If all goes well, this will be bottled in a month.

Tuesday, April 21, 2009

Cayley Cubic

To further my polynomial education I've been thinking some lately about the Cayley cubic, which in the affine form I was using is given by x^2 + y^2 + z^2 + z(y^2-x^2) -1 = 0.

I made a little movie of some of the real solution set of the Cayley cubic. Here's one of the stills:

I think the quicktime version works better in browsers, or you can download a slightly higher-quality mp4.

Monday, April 20, 2009

Protein of the Day #19: Fto (Fatso)

Protein names are funny things. Often they are chosen before much of the functionality of the protein is characterized, which means they are usually misleading. I wonder how much progress in biology has been retarded over the years by that simple fact.

The abbreviation Fto comes from "fused toes" mutation, but was also initially called Fatso because it is a relatively large protein (about 500 amino acids, nothing close to the huge ones like titin). Ironically, this name is quite important since it seems that Fto is very important in energy homeostasis in mammals. It is highly expressed in the arcuate nucleus. There is some correlation between Fto mutations and susceptibility to diabetes. Because of all that, the preferred descriptive name now is "fat mass- and obesity-associated gene".

Friday, April 17, 2009

Protein of the Day #18: Cruciferina

Cruciferina: sounds like an all-girl punk group or something.
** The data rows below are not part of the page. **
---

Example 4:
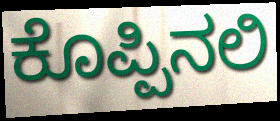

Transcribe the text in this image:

ಕೊಪ್ಪಿನಲಿ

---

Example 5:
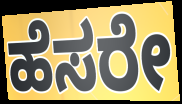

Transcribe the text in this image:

ಹೆಸರೇ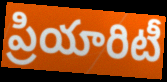
ప్రియారిటీ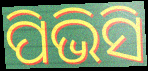
ପିଭିସି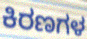
ಕಿರಣಗಳ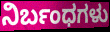
ನಿರ್ಬಂಧಗಳುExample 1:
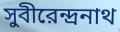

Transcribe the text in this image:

সুবীরেন্দ্রনাথ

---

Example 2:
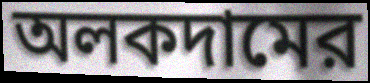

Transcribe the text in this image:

অলকদামের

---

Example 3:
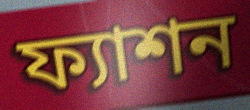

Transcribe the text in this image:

ফ্যাশন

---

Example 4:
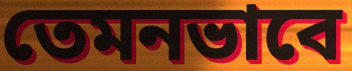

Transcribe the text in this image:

তেমনভাবে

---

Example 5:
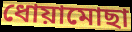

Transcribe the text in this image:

ধোয়ামোছাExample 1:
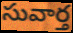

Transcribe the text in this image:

సువార్త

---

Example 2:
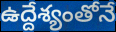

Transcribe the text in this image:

ఉద్దేశ్యంతోనే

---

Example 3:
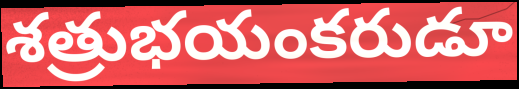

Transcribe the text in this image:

శత్రుభయంకరుడూ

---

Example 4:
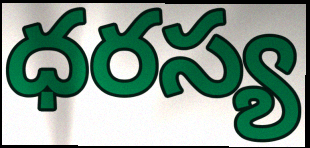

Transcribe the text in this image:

ధరస్య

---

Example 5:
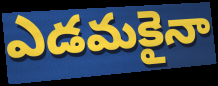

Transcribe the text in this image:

ఎడమకైనాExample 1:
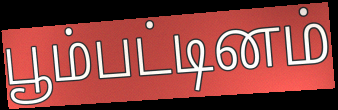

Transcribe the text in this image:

பூம்பட்டினம்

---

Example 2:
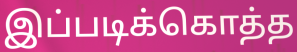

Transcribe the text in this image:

இப்படிக்கொத்த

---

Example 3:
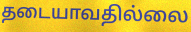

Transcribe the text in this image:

தடையாவதில்லை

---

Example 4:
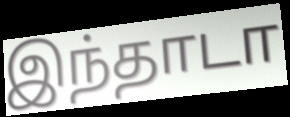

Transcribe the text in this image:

இந்தாடா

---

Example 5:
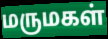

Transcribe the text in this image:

மருமகள்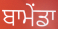
ਬਾਮੇਂਡਾ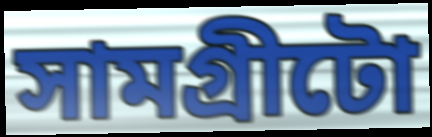
সামগ্ৰীটোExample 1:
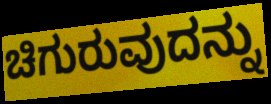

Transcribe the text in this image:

ಚಿಗುರುವುದನ್ನು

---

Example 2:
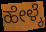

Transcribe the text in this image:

ಹೇಳ್ಕೆ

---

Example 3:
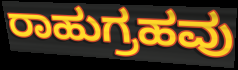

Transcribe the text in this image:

ರಾಹುಗ್ರಹವು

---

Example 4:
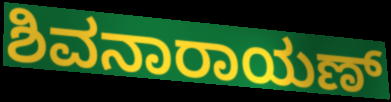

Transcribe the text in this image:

ಶಿವನಾರಾಯಣ್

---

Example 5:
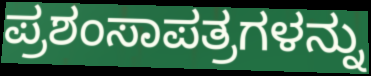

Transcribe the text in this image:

ಪ್ರಶಂಸಾಪತ್ರಗಳನ್ನು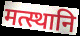
मत्स्थानिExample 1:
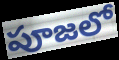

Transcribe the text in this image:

పూజలో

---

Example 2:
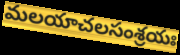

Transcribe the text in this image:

మలయాచలసంశ్రయః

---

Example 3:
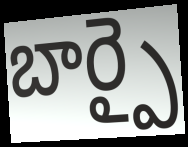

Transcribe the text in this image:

బార్పై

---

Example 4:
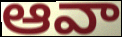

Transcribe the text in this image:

ఆవా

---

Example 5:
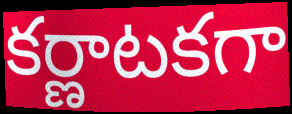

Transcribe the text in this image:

కర్ణాటకగా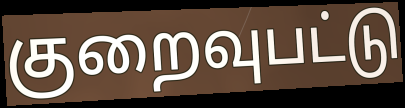
குறைவுபட்டு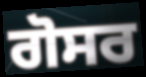
ਗੋਸਰ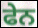
ਫੇਨ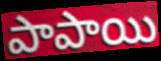
పాపాయి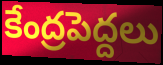
కేంద్రపెద్దలుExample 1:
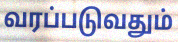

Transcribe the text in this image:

வரப்படுவதும்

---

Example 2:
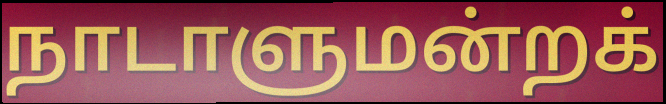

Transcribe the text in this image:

நாடாளுமன்றக்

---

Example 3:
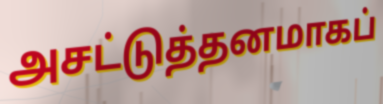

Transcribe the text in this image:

அசட்டுத்தனமாகப்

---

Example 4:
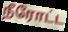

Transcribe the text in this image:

நீரோட்ட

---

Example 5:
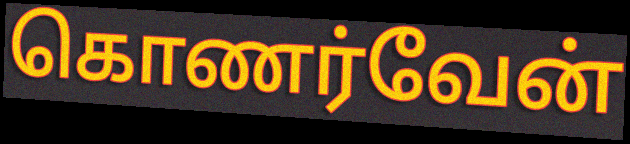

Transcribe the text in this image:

கொணர்வேன்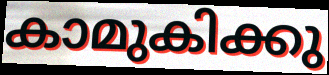
കാമുകിക്കു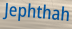
JephthahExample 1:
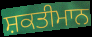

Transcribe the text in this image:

ਸ਼ਕਤੀਮਾਨ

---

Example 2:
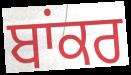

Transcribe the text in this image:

ਬਾਂਕਰ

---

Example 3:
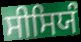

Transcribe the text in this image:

ਸੀਸਿਯੰ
I couldn't find out too much about it, its a cupin-superfamily protein that is a desiccation-tolerant seed storage globulin. "Cupin" comes from the Latin "cupa" for small barrel; cupin proteins have a beta-barrel motif that apparently is useful for all sorts of things. Here's one representation of the barrel (not from Cruciferina in particular) from topsan.org:



Various cupin proteins seem to heavily expressed in the floral nectary tissues studied in my friend Clay Carter's lab.

Wednesday, April 15, 2009

Books I am reading right now

Fiction:

0a. Anathem, by Neal Stephenson. I finished this one, but I am including it because I liked it so much. Not that Neal needs much advertising.

0b. The Algebraist, by Iain Banks. Fantastic cover, at least the US paperback. I finished this while in South Africa too, but it was one of my favorites this year.
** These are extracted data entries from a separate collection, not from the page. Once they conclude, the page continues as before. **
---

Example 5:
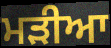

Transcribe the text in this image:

ਮੜੀਆ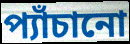
প্যাঁচানো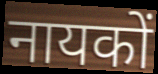
नायकों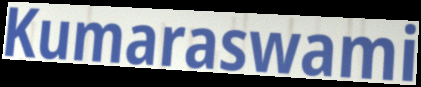
KumaraswamiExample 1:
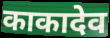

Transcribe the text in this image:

काकादेव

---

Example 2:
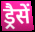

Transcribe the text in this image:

ड्रैसें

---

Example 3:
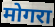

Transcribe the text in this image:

मोगरा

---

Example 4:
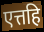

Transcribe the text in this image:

एत्तहि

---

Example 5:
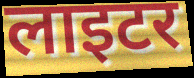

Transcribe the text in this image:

लाइटर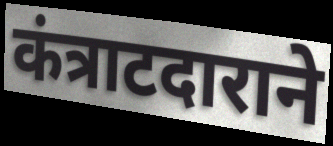
कंत्राटदारानेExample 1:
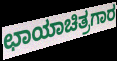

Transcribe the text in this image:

ಛಾಯಾಚಿತ್ರಗಾರ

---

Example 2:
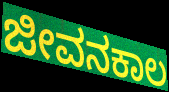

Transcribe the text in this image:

ಜೀವನಕಾಲ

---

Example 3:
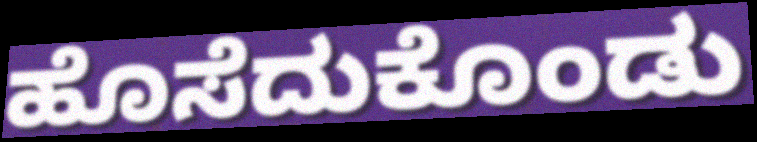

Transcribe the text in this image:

ಹೊಸೆದುಕೊಂಡು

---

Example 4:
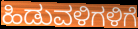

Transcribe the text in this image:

ಹಿಡುವಳಿಗಳಿಗೆ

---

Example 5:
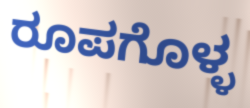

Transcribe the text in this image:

ರೂಪಗೊಳ್ಳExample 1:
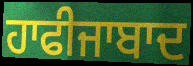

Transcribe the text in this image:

ਹਾਫੀਜਾਬਾਦ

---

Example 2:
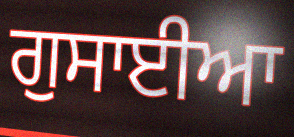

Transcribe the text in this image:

ਗੁਸਾਈਆ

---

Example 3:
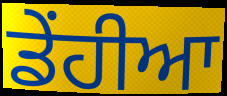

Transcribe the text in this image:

ਡੇਂਹੀਆ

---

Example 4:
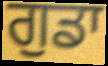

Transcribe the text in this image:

ਗੁਡਾ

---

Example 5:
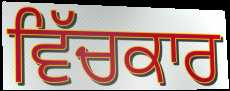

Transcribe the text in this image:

ਵਿੱਚਕਾਰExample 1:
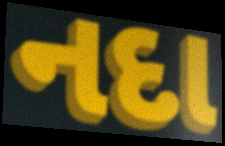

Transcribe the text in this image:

નદા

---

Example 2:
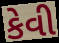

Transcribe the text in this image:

કેવી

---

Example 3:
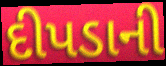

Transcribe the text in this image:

દીપડાની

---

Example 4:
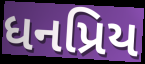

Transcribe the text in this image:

ધનપ્રિય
1. The Sacred Book of the Werewolf, by Victor Pelevin. Trippy, odd, hard to describe - but good.

2. Wizard of the Crow, by Ngugi Wa'Thiong'O. Sort of like 100 Years of Solitude in Africa.

3. Victory of Eagles, by Naomi Novik. Good series.

4. Turn Coat, by Jim Butcher. I think I have read everything by him, he doesn't disappoint.

Non-fiction (I am leaving out a lot of math and bio books):

1. Imagining India, by Nandan M. Nilekani. Very good book about modern India, where its going and how it got there.

2. The Manga Guide To Statistics, by Shin Takahashi. Surprisingly good. The Manga Guide to Databases is also pretty good.